Bedir Gazâsı’nda fidye karşılığında ölümden kurtulan Übey, Uhud Gazâsı’nda da kâfir saflarında idi. Übey, Peygamberimizi (s.a.v.) görünce atını sürdü. Müslümanlardan bazıları karşı durmak istediler. Fakat Peygamberimiz (s.a.v.): “Aradan çekiliniz, onu benimle baş başa bırakınız.” buyurdular. Sonra Hâris bin Sımme’den bir mızrak aldı, onu Übeyy’e attı. Boynundan yaralanan Übey atından düştü, kaburgalarından biri kırıldı. Kureyşlilerin yanına döndüğünde: “Muhammed beni öldürdü” dedi. Kendisine “Bir şeyin yok, bu ufak bir yaradır.” diyenlere:
“Bende olan diğer bütün insanlarda olsaydı hepsi ölürlerdi. O bana: ‘Seni inşâallâh öldüreceğim.’ dememiş miydi! Ben biliyorum ki Muhammed hiç yalan söylemez. Vallâhi tükrüğü bana isâbet etse yine de beni öldürür.” diye cevap verdi. Nitekim Mekke yakınında Serif denilen mahalde bu yaranın tesiriyle öldü.

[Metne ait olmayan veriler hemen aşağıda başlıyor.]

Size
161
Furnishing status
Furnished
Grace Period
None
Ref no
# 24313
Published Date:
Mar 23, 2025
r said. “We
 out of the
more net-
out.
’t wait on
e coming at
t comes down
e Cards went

(HAZRET-İ EBÛ BEKR'İN VEFATI) Peygamber Efendimiz (sallallahu aleyhi ve Sellem) irtihalinden sonra Hazret-i Ebû Bekir (radıyallahu anh) çok üzülmüş, her geçen gün vücudu ermişti. Resulullah'ın (sallallahu aleyhi ve Sellem) irtihali onun da sebebi olmuştu. Cemaziyelahir'in bitmesine sekiz gün kala salı gecesi, Hicret'in 13.(M. 634) senesinde altmış üç yaşında vefat etmiştir. Hilafeti, iki yıl, üç ay, on gündür. Hazret-i Ömer Mescid-i Nebevi'de cenaze namazını kıldırdı. Hazret-i Ebu Bekir geceleyin defnedildi. Kabrine oğlu Abdurrahman, Ömer, Osman ve Talha (radıyallahu anhüm) indirdiler. Mübarek başı Peygamber Efendimiz'in omuzları hizasına gelecek şekilde kondu. Kendisinden sonra Hazret-i Ömer'i halife tayin etti. İrşad vazifesine de Selman-ı Farisi (radıyallahu anh) Hazretleri devam ettiler. Hazret-i Ebu Bekir'in son sözü: "Teveffeni müslimen ve elhıkni bi's-salihin." duası oldu ki "Beni Müslüman olarak vefat ettir ve beni salihler arasına kat." demektir. Hazret-i Ali anlattı: "Hazret-i Ebu Bekir vefat etmeden önce beni yanına oturttu ve: " Ya Ali! Ben öldüğüm zaman Resulullah'ı (sallallahu aleyhi ve Sellem) yıkadığın gibi beni de sen yıka. Güzel kokular sürdükten sonra Resulullah'ın (sallallahu aleyhi ve Sellem) bulunduğu Hücre-i Saadet'e götürün ve izin isteyin. Kapının açıldığını görürseniz beni oraya denedin. Yok, kapı açılmazsa beni - ALLAH kulları arasında hüküm verinceye kadar- Müslümanların kabristanına defnedin." dedi. Vefat edince, Hazret-i Ebu Bekir'i yıkadım, kefenledim. Resulullah'ın (sallallahu aleyhi ve Sellem) kapısına izin için ilk gelen ben idim. Ya Resulullah! Bu gelen, Ebû Bekir'dir, yanınıza defolunmak için müsaade istiyor, dedim. Kapı açılıverdi ve: "Habibi (dostu, sevgiliyi), habibine (dostuna) getirin. Zira Habib, habibini özlemiştir." diye bir ses işittim."